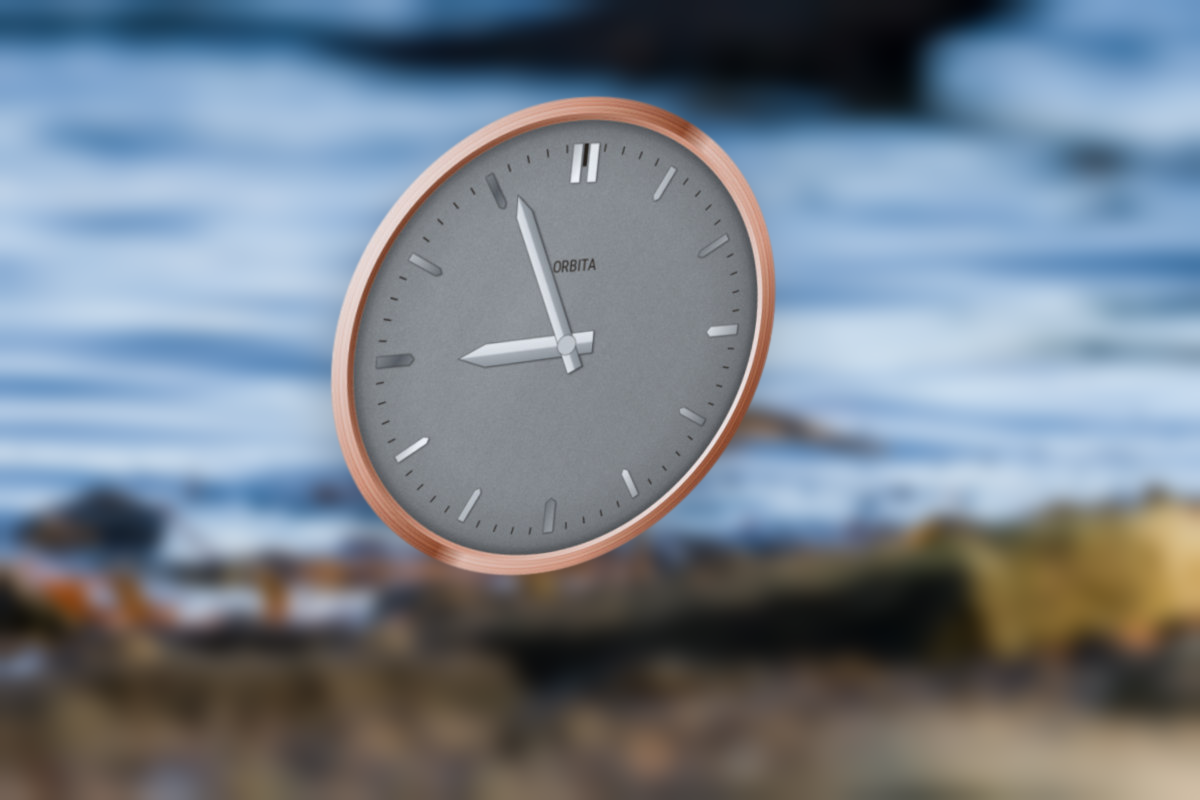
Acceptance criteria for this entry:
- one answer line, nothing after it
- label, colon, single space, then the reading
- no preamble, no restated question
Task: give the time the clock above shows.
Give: 8:56
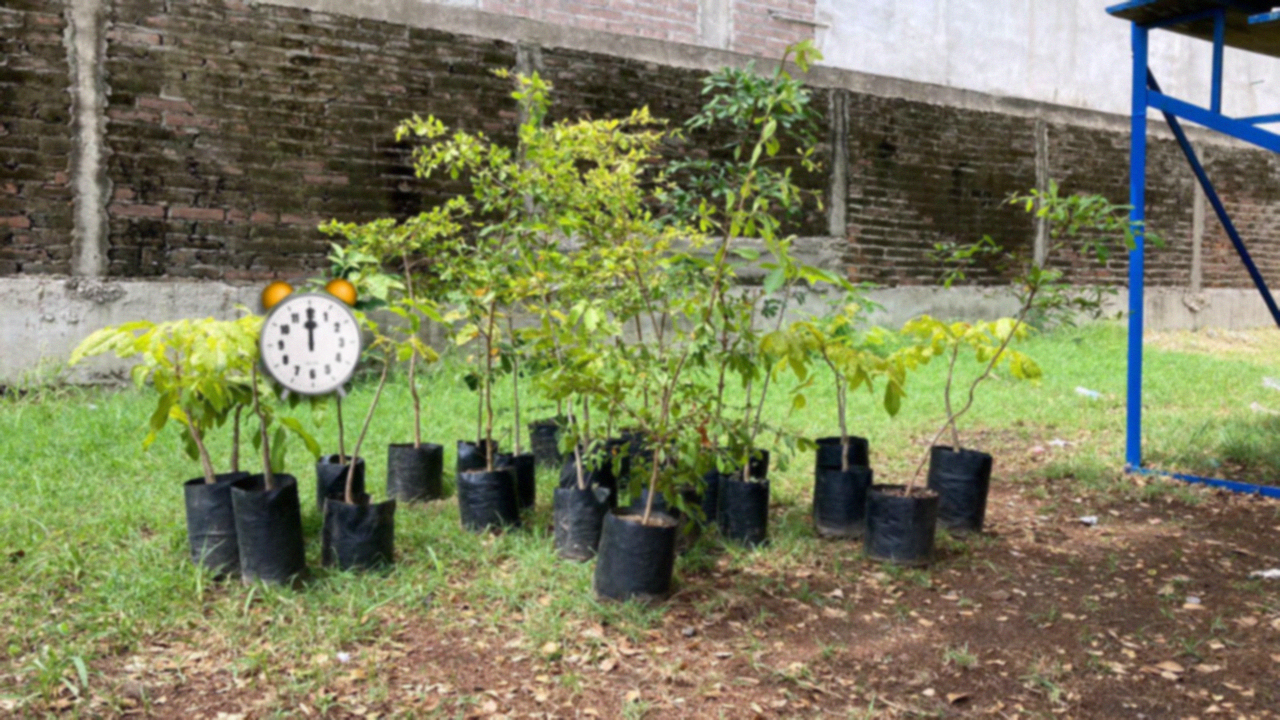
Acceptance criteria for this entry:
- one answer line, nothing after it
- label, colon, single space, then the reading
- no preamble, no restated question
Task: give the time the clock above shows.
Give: 12:00
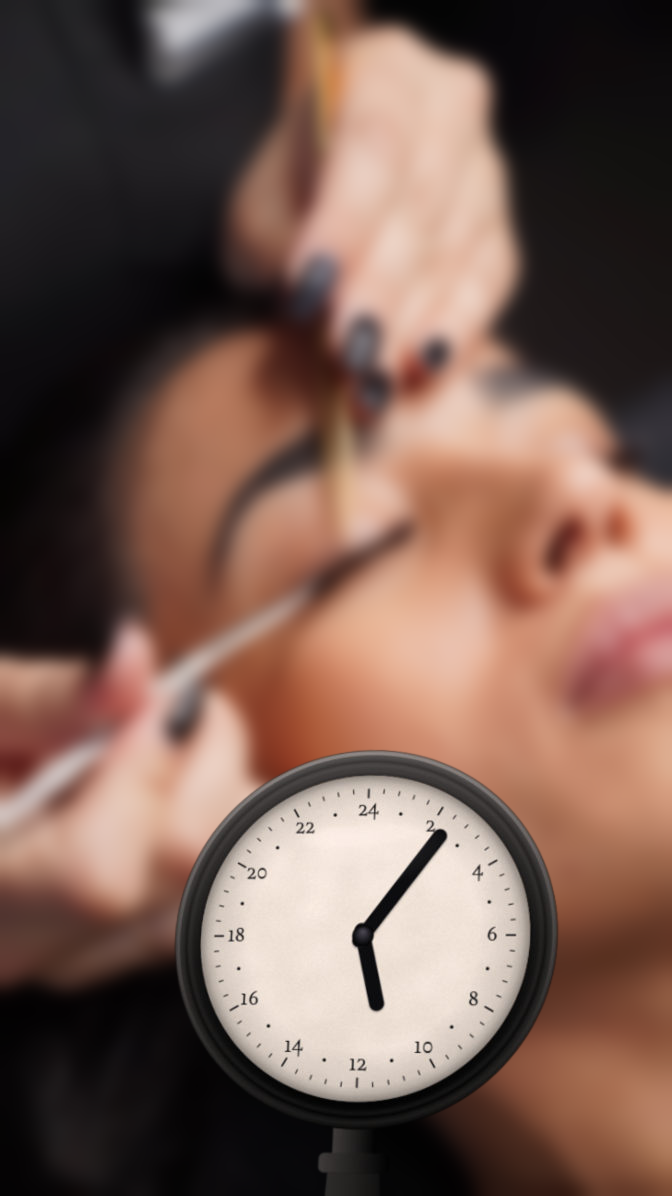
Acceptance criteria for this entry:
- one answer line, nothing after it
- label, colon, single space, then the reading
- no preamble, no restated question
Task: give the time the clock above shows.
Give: 11:06
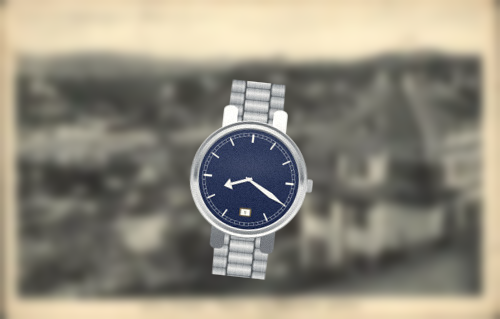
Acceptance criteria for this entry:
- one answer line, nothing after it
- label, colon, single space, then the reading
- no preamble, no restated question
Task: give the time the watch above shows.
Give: 8:20
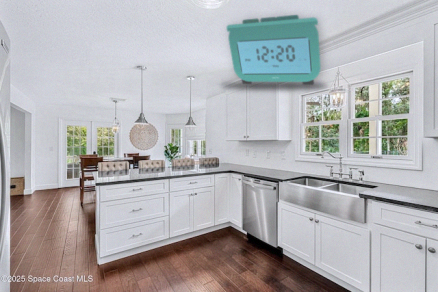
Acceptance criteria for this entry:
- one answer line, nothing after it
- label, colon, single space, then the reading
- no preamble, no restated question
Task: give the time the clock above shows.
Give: 12:20
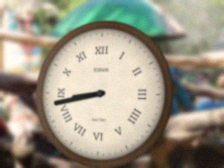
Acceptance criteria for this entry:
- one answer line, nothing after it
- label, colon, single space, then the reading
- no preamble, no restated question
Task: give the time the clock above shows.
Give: 8:43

*AUFGABENDETAILS*. Schreib alle Einträge oben noch einmal ab und tausch dabei "no preamble" gegen "no introduction" aus, ohne sonst etwas zu ändern. Lass die Bilder in deiner Antwort weg.

*LÖSUNG DER AUFGABE*.
Acceptance criteria for this entry:
- one answer line, nothing after it
- label, colon, single space, then the reading
- no introduction, no restated question
Task: give the time the clock above shows.
Give: 8:56
Acceptance criteria for this entry:
- one answer line, nothing after it
- label, colon, single space, then the reading
- no introduction, no restated question
Task: give the time the clock above shows.
Give: 12:00
Acceptance criteria for this entry:
- one answer line, nothing after it
- label, colon, single space, then the reading
- no introduction, no restated question
Task: give the time the clock above shows.
Give: 11:06
Acceptance criteria for this entry:
- one answer line, nothing after it
- label, colon, single space, then the reading
- no introduction, no restated question
Task: give the time the watch above shows.
Give: 8:20
Acceptance criteria for this entry:
- one answer line, nothing after it
- label, colon, single space, then the reading
- no introduction, no restated question
Task: give the time the clock above shows.
Give: 12:20
Acceptance criteria for this entry:
- one answer line, nothing after it
- label, colon, single space, then the reading
- no introduction, no restated question
Task: give the time the clock above shows.
Give: 8:43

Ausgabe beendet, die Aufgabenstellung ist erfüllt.